Hmm, it compiles on godbolt.org, but on Mingw I get "Error: junk `((%rcx))' after expression" and on my Debian box I get "Error: invalid instruction suffix for `fld'".

Quote:

and maybe st(0) needs to be in the clobber as well.

The "t" is st(0), and it's already listed as an output, so it doesn't need to be in clobber.

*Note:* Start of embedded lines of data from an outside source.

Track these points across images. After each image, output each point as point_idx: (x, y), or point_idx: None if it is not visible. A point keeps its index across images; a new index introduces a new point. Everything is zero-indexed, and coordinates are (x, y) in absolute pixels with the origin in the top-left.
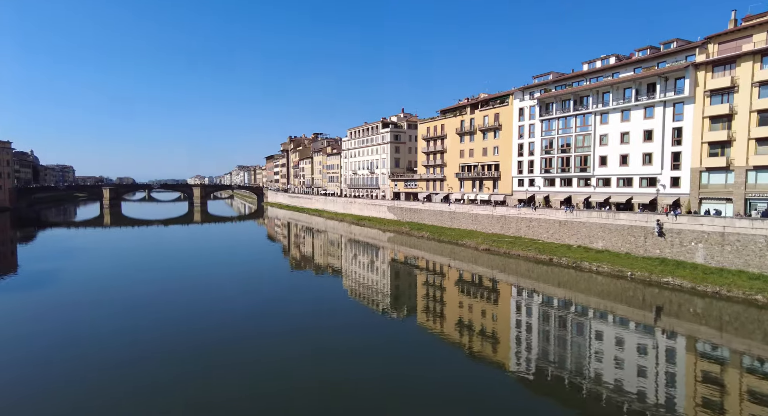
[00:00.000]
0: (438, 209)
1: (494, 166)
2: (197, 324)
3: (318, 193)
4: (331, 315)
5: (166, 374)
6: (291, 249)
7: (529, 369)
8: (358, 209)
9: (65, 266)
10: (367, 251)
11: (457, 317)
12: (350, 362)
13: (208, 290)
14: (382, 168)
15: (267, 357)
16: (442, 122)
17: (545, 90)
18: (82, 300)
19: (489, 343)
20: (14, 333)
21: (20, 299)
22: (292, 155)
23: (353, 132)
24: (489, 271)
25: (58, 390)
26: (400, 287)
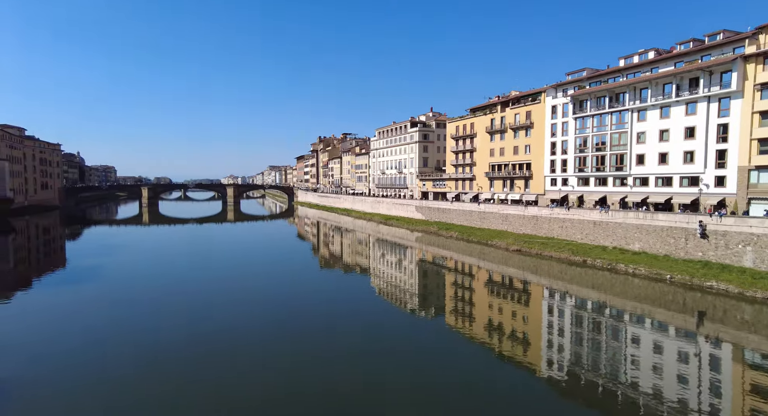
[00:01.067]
0: (467, 209)
1: (526, 165)
2: (228, 322)
3: (346, 192)
4: (359, 314)
5: (195, 372)
6: (320, 247)
7: (561, 373)
8: (386, 209)
9: (108, 262)
10: (394, 250)
11: (486, 318)
12: (377, 361)
13: (238, 288)
14: (410, 167)
15: (295, 355)
16: (471, 121)
17: (579, 87)
18: (122, 296)
19: (519, 345)
20: (58, 327)
21: (67, 293)
22: (322, 155)
23: (381, 132)
24: (520, 273)
25: (90, 384)
26: (428, 287)
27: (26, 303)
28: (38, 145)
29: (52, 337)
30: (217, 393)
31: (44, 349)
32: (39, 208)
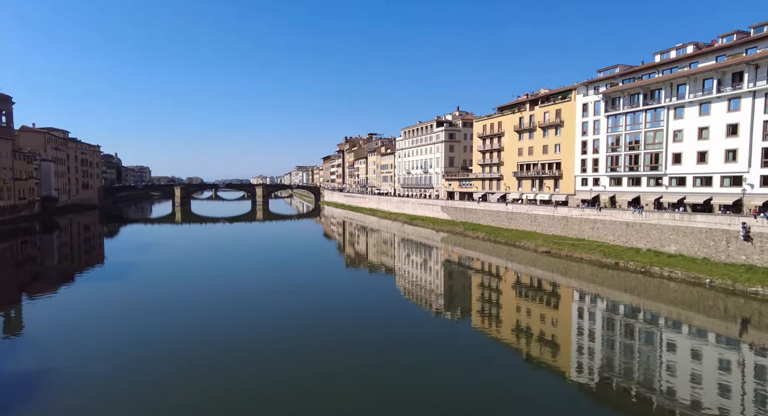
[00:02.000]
0: (494, 209)
1: (555, 165)
2: (256, 320)
3: (372, 192)
4: (384, 314)
5: (220, 370)
6: (346, 247)
7: (592, 378)
8: (411, 208)
9: (143, 260)
10: (420, 251)
11: (514, 320)
12: (402, 363)
13: (266, 287)
14: (436, 167)
15: (321, 356)
16: (499, 119)
17: (611, 84)
18: (155, 292)
19: (548, 349)
20: (97, 320)
21: (105, 288)
22: (348, 155)
23: (407, 131)
24: (549, 274)
25: (125, 374)
26: (454, 288)
27: (69, 297)
28: (80, 146)
29: (91, 330)
30: (241, 388)
31: (84, 341)
32: (80, 206)
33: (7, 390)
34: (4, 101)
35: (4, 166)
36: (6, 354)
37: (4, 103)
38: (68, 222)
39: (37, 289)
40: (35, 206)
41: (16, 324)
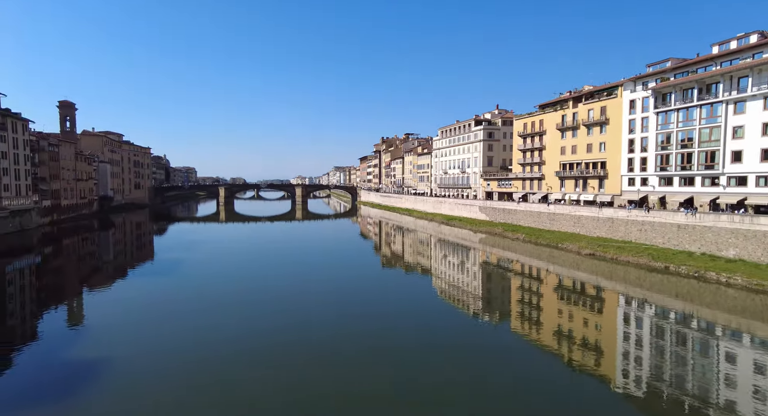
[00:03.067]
0: (535, 210)
1: (600, 164)
2: (295, 317)
3: (408, 192)
4: (421, 315)
5: (257, 363)
6: (382, 247)
7: (639, 388)
8: (448, 209)
9: (189, 256)
10: (457, 252)
11: (555, 325)
12: (440, 365)
13: (305, 285)
14: (474, 167)
15: (356, 356)
16: (540, 117)
17: (662, 79)
18: (201, 288)
19: (591, 355)
20: (148, 314)
21: (155, 283)
22: (384, 155)
23: (444, 131)
24: (593, 278)
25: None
26: (493, 290)
27: (122, 291)
28: (133, 149)
29: (141, 322)
30: (274, 391)
31: (135, 331)
32: (132, 205)
33: (70, 376)
34: (68, 107)
35: (67, 167)
36: (70, 342)
37: (68, 109)
38: (122, 221)
39: (96, 283)
40: (93, 205)
41: (78, 314)
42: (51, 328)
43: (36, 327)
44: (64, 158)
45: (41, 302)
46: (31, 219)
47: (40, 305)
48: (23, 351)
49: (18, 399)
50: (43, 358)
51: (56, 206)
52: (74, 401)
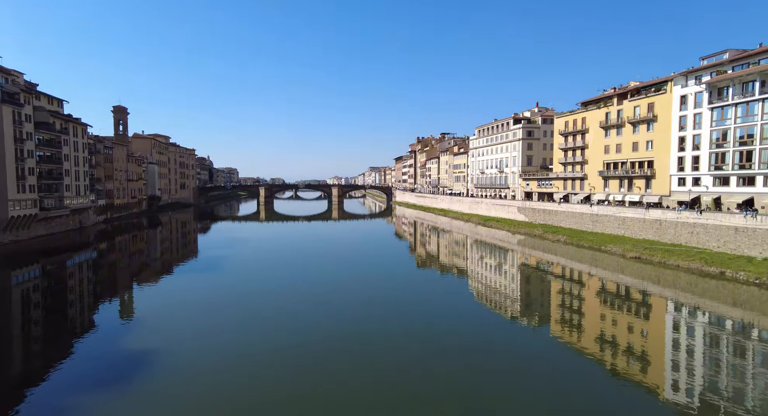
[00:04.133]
0: (577, 211)
1: (647, 163)
2: (328, 316)
3: (444, 192)
4: (456, 317)
5: (290, 366)
6: (417, 247)
7: (691, 400)
8: (485, 209)
9: (232, 254)
10: (494, 253)
11: (597, 330)
12: (479, 370)
13: (339, 284)
14: (513, 166)
15: (392, 358)
16: (582, 115)
17: (718, 72)
18: (242, 285)
19: (637, 363)
20: (192, 309)
21: (199, 280)
22: (419, 155)
23: (481, 130)
24: (638, 282)
25: (216, 358)
26: (531, 293)
27: (169, 287)
28: (179, 150)
29: (186, 316)
30: (305, 392)
31: (180, 327)
32: (178, 204)
33: (121, 365)
34: (121, 112)
35: (120, 168)
36: (122, 333)
37: (121, 114)
38: (168, 219)
39: (145, 278)
40: (143, 204)
41: (129, 308)
42: (106, 320)
43: (93, 318)
44: (117, 160)
45: (97, 295)
46: (88, 217)
47: (96, 297)
48: (83, 339)
49: (78, 383)
50: (99, 347)
51: (110, 205)
52: (124, 388)
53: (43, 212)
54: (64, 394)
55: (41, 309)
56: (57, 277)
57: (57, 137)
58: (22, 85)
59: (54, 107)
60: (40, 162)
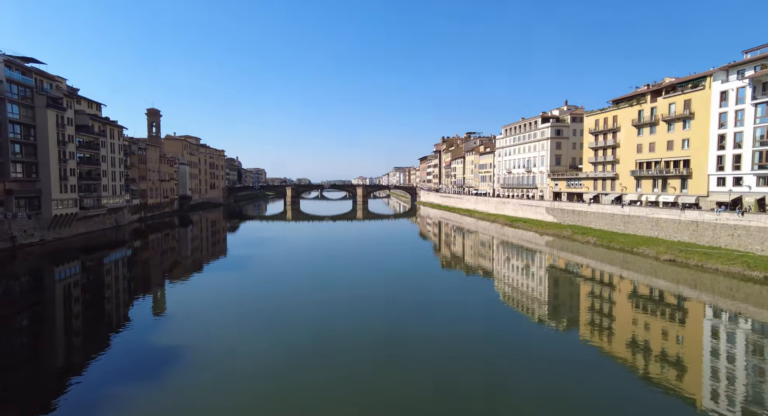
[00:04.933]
0: (608, 211)
1: (683, 162)
2: (352, 317)
3: (469, 192)
4: (482, 318)
5: (314, 365)
6: (441, 247)
7: (733, 411)
8: (512, 210)
9: (259, 253)
10: (521, 255)
11: (629, 335)
12: (506, 374)
13: (363, 284)
14: (541, 166)
15: (416, 361)
16: (614, 113)
17: (762, 66)
18: (270, 283)
19: (672, 370)
20: (222, 306)
21: (228, 277)
22: (444, 155)
23: (508, 129)
24: (673, 286)
25: (246, 353)
26: (560, 296)
27: (199, 284)
28: (209, 151)
29: (215, 313)
30: (329, 395)
31: (210, 321)
32: (208, 204)
33: (153, 359)
34: (155, 114)
35: (153, 169)
36: (154, 329)
37: (155, 116)
38: (199, 218)
39: (176, 275)
40: (174, 203)
41: (161, 304)
42: (139, 315)
43: (128, 313)
44: (150, 161)
45: (131, 291)
46: (123, 216)
47: (131, 293)
48: (119, 334)
49: (114, 375)
50: (133, 342)
51: (144, 204)
52: (155, 382)
53: (83, 211)
54: (102, 385)
55: (81, 303)
56: (95, 274)
57: (95, 139)
58: (64, 90)
59: (93, 110)
60: (80, 163)
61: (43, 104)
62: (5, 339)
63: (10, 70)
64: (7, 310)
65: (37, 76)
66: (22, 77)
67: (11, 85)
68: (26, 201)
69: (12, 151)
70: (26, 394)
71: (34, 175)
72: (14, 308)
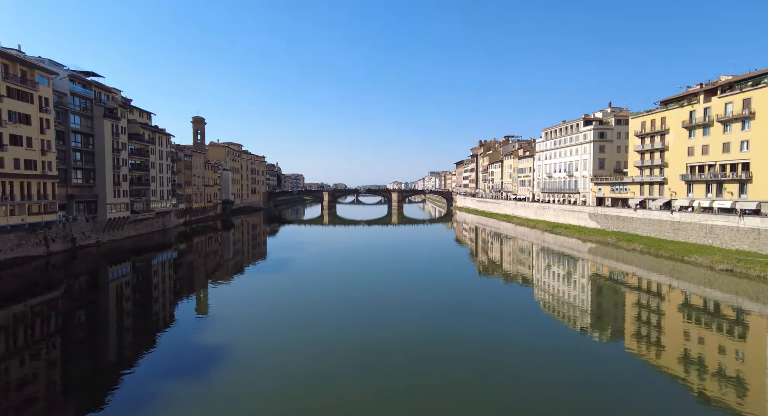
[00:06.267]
0: (655, 218)
1: (740, 165)
2: (388, 323)
3: (507, 197)
4: (521, 326)
5: (351, 368)
6: (478, 253)
7: None
8: (552, 215)
9: (298, 256)
10: (562, 262)
11: (681, 349)
12: (546, 381)
13: (399, 289)
14: (583, 170)
15: (454, 365)
16: (662, 115)
17: None
18: (307, 287)
19: (731, 388)
20: (262, 307)
21: (268, 279)
22: (481, 159)
23: (548, 132)
24: (731, 298)
25: (286, 354)
26: (604, 305)
27: (240, 286)
28: (250, 157)
29: (256, 313)
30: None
31: (251, 322)
32: (249, 208)
33: (196, 358)
34: (200, 122)
35: (198, 175)
36: (198, 328)
37: (199, 124)
38: (240, 222)
39: (219, 277)
40: (217, 208)
41: (204, 304)
42: (184, 315)
43: (173, 312)
44: (195, 167)
45: (177, 291)
46: (170, 219)
47: (176, 294)
48: (165, 332)
49: (161, 372)
50: (178, 340)
51: (189, 208)
52: (198, 379)
53: (134, 215)
54: (150, 381)
55: (131, 302)
56: (144, 274)
57: (146, 147)
58: (119, 100)
59: (144, 119)
60: (131, 169)
61: (101, 115)
62: (67, 335)
63: (74, 84)
64: (69, 306)
65: (96, 89)
66: (84, 90)
67: (74, 97)
68: (84, 205)
69: (74, 158)
70: (83, 387)
71: (92, 181)
72: (74, 305)
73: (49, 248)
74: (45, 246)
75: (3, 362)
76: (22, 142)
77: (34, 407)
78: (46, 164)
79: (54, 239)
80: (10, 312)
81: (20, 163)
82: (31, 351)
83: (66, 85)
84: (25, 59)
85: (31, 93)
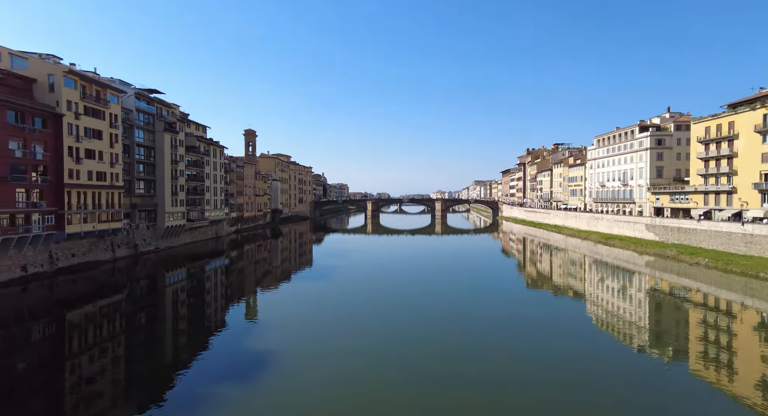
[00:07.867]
0: (723, 230)
1: None
2: (432, 334)
3: (557, 207)
4: (574, 342)
5: (396, 378)
6: (527, 265)
7: None
8: (606, 226)
9: (342, 264)
10: (617, 275)
11: (755, 374)
12: (602, 401)
13: (445, 301)
14: (639, 179)
15: (504, 382)
16: (730, 119)
17: None
18: (351, 294)
19: None
20: (308, 314)
21: (314, 287)
22: (529, 168)
23: (601, 139)
24: None
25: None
26: (663, 322)
27: (287, 292)
28: (298, 168)
29: (302, 322)
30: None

vmelkon · 03-17-2024, 12:47 AM

This one works.
x receives 70.55
if I put : [x] "=t" (x)
x gets a NAN

Code:

sint64 Test4000()
{
	sint64 returnVal;
	Global_t1[0]=57.0;
	Global_t1[1]=11.0;
	Global_t1[2]=2.55;
	float x;

	//This is 64 bit code for Linux
	asm volatile
	(
		"fld		%[Global_t1];"			//Load to register st(0)
		"fadd		4%[Global_t1];"			//Add value to what is already in st(0)
		"fadd		8%[Global_t1];"			//Add value to what is already in st(0)
		"fstp		%[x];"			//Store and pop FPU stack. Write to x
		//"fld		4%0;"
		//"faddp		%%st(1), %%st(0);"
		//"fstp		4%0;"
		//"movaps		%0, %%xmm0;"
		//"mulps		%%xmm0, %%xmm0;"
		//"movaps		%%xmm0, %0;"
		: [x] "=m" (x)
		: [Global_t1] "m" (*Global_t1)
		: "st(1)"
	);

	return returnVal;
}

I don't know what exactly is flds. It seems to be a gcc invention. There are others like fldt (https://docs.oracle.com/cd/E19455-01...0ah/index.html)
I think those aren't real x86 FPU instructions, so I replaced with fld.

vmelkon · 03-17-2024, 09:36 PM

OK, if you use
if I put : [x] "=t" (x)

then
"fstp %[x];" //Store and pop FPU stack. Write to x
needs to be commented out and x receives 70.55.

ntubski · 03-17-2024, 11:11 PM

Quote:

Originally Posted by vmelkon

OK, if you use
if I put : [x] "=t" (x)

then
"fstp %[x];" //Store and pop FPU stack. Write to x
needs to be commented out and x receives 70.55.

Yeah, because otherwise it will try to pop st(0) into st(0) which makes no sense.